> To be done:
Transcribe each entry below exactly. Pictures do not go in the copy.

╔══

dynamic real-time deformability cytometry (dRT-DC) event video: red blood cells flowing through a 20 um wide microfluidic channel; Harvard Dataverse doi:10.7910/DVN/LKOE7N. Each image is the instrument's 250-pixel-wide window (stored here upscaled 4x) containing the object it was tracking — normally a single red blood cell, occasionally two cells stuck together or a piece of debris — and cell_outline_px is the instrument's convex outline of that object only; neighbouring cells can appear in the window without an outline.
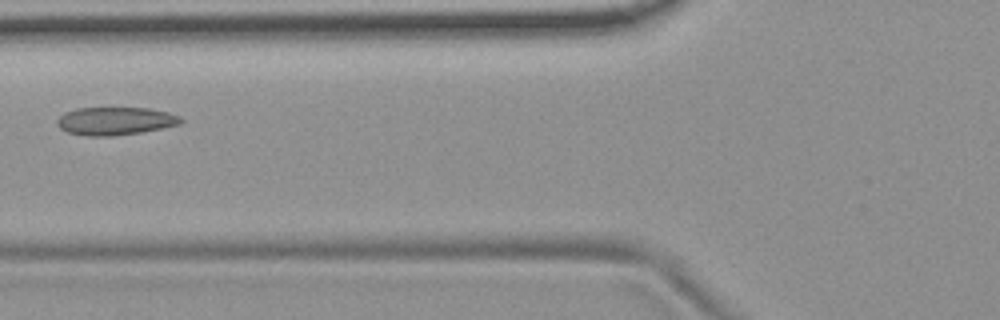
{"species": "common noctule bat (a hibernating species)", "species_latin": "Nyctalus noctula", "temperature_condition": "room temperature", "stored_images_in_passage": 5, "camera_frame_rate_fps": 3000, "um_per_image_px": 0.085, "animal": {"sex": "female", "body_mass_g": 19.9}, "frame": {"image": 1, "passage_image": 5, "time_ms": 1.333, "image_size_px": [1000, 320], "cell_outline_px": [[184, 120], [180, 124], [140, 132], [112, 136], [88, 136], [68, 132], [60, 128], [56, 124], [56, 120], [64, 112], [76, 108], [148, 108], [168, 112], [180, 116]], "centroid_in_image_um": [9.78, 10.28], "position_along_channel_um": 116.0, "area_um2": 20.11}}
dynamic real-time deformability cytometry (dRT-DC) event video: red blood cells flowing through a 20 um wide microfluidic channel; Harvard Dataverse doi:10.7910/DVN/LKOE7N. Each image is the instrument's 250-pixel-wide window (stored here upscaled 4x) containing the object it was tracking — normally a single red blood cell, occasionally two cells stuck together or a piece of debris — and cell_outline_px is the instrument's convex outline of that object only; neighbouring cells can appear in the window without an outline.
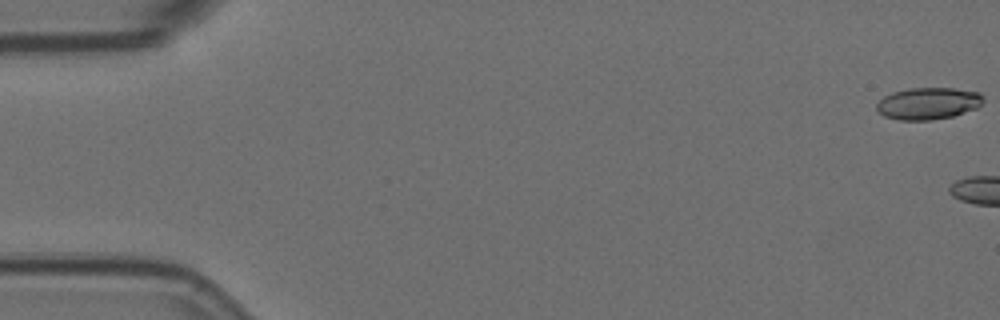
{"species": "Egyptian fruit bat (a non-hibernating species)", "species_latin": "Rousettus aegyptiacus", "temperature_condition": "room temperature", "stored_images_in_passage": 5, "camera_frame_rate_fps": 3000, "um_per_image_px": 0.085, "animal": {"sex": "female"}, "frame": {"image": 1, "passage_image": 1, "time_ms": 0.0, "image_size_px": [1000, 320], "cell_outline_px": [[984, 100], [976, 108], [952, 116], [928, 120], [900, 120], [884, 116], [876, 108], [876, 104], [884, 96], [892, 92], [908, 88], [956, 88], [980, 92], [984, 96]], "centroid_in_image_um": [78.9, 8.77], "position_along_channel_um": 6.1, "area_um2": 19.83}}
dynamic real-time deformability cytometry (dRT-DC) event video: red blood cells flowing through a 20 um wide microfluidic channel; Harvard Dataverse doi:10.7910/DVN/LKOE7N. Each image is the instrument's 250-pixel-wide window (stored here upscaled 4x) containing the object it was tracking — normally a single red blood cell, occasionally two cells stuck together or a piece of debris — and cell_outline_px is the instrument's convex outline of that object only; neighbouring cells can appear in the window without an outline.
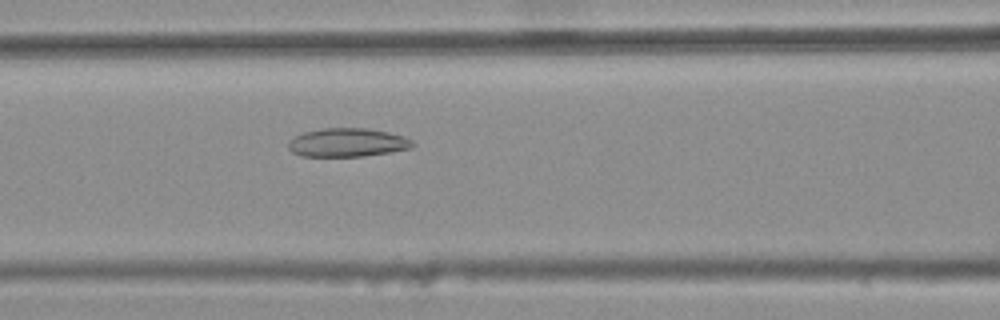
{"species": "common noctule bat (a hibernating species)", "species_latin": "Nyctalus noctula", "temperature_condition": "warm", "stored_images_in_passage": 49, "camera_frame_rate_fps": 3000, "um_per_image_px": 0.085, "animal": {"sex": "female", "body_mass_g": 25.1}, "frame": {"image": 1, "passage_image": 23, "time_ms": 7.333, "image_size_px": [1000, 320], "cell_outline_px": [[416, 144], [412, 148], [392, 152], [364, 156], [300, 156], [292, 152], [288, 148], [288, 140], [304, 132], [324, 128], [368, 128], [388, 132], [404, 136], [412, 140]], "centroid_in_image_um": [29.56, 12.12], "position_along_channel_um": 137.0, "area_um2": 20.87}}
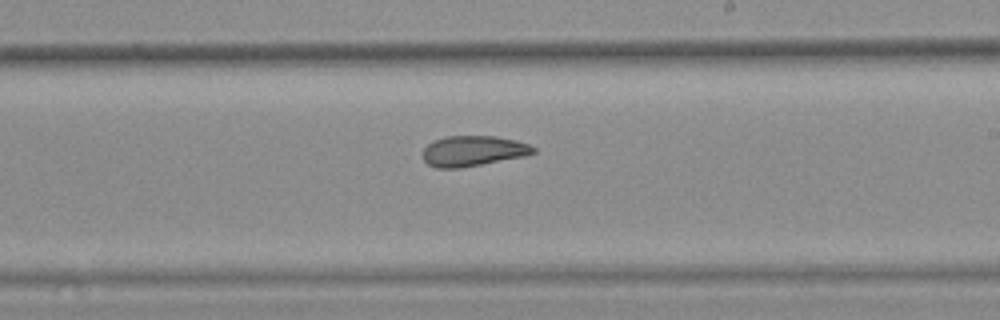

╚══

> Correct result:
dynamic real-time deformability cytometry (dRT-DC) event video: red blood cells flowing through a 20 um wide microfluidic channel; Harvard Dataverse doi:10.7910/DVN/LKOE7N. Each image is the instrument's 250-pixel-wide window (stored here upscaled 4x) containing the object it was tracking — normally a single red blood cell, occasionally two cells stuck together or a piece of debris — and cell_outline_px is the instrument's convex outline of that object only; neighbouring cells can appear in the window without an outline.
{"species": "common noctule bat (a hibernating species)", "species_latin": "Nyctalus noctula", "temperature_condition": "room temperature", "stored_images_in_passage": 5, "camera_frame_rate_fps": 3000, "um_per_image_px": 0.085, "animal": {"sex": "female", "body_mass_g": 19.9}, "frame": {"image": 1, "passage_image": 5, "time_ms": 1.333, "image_size_px": [1000, 320], "cell_outline_px": [[184, 120], [180, 124], [140, 132], [112, 136], [88, 136], [68, 132], [60, 128], [56, 124], [56, 120], [64, 112], [76, 108], [148, 108], [168, 112], [180, 116]], "centroid_in_image_um": [9.78, 10.28], "position_along_channel_um": 116.0, "area_um2": 20.11}}
dynamic real-time deformability cytometry (dRT-DC) event video: red blood cells flowing through a 20 um wide microfluidic channel; Harvard Dataverse doi:10.7910/DVN/LKOE7N. Each image is the instrument's 250-pixel-wide window (stored here upscaled 4x) containing the object it was tracking — normally a single red blood cell, occasionally two cells stuck together or a piece of debris — and cell_outline_px is the instrument's convex outline of that object only; neighbouring cells can appear in the window without an outline.
{"species": "Egyptian fruit bat (a non-hibernating species)", "species_latin": "Rousettus aegyptiacus", "temperature_condition": "room temperature", "stored_images_in_passage": 5, "camera_frame_rate_fps": 3000, "um_per_image_px": 0.085, "animal": {"sex": "female"}, "frame": {"image": 1, "passage_image": 1, "time_ms": 0.0, "image_size_px": [1000, 320], "cell_outline_px": [[984, 100], [976, 108], [952, 116], [928, 120], [900, 120], [884, 116], [876, 108], [876, 104], [884, 96], [892, 92], [908, 88], [956, 88], [980, 92], [984, 96]], "centroid_in_image_um": [78.9, 8.77], "position_along_channel_um": 6.1, "area_um2": 19.83}}
dynamic real-time deformability cytometry (dRT-DC) event video: red blood cells flowing through a 20 um wide microfluidic channel; Harvard Dataverse doi:10.7910/DVN/LKOE7N. Each image is the instrument's 250-pixel-wide window (stored here upscaled 4x) containing the object it was tracking — normally a single red blood cell, occasionally two cells stuck together or a piece of debris — and cell_outline_px is the instrument's convex outline of that object only; neighbouring cells can appear in the window without an outline.
{"species": "common noctule bat (a hibernating species)", "species_latin": "Nyctalus noctula", "temperature_condition": "warm", "stored_images_in_passage": 49, "camera_frame_rate_fps": 3000, "um_per_image_px": 0.085, "animal": {"sex": "female", "body_mass_g": 25.1}, "frame": {"image": 1, "passage_image": 23, "time_ms": 7.333, "image_size_px": [1000, 320], "cell_outline_px": [[416, 144], [412, 148], [392, 152], [364, 156], [300, 156], [292, 152], [288, 148], [288, 140], [304, 132], [324, 128], [368, 128], [388, 132], [404, 136], [412, 140]], "centroid_in_image_um": [29.56, 12.12], "position_along_channel_um": 137.0, "area_um2": 20.87}}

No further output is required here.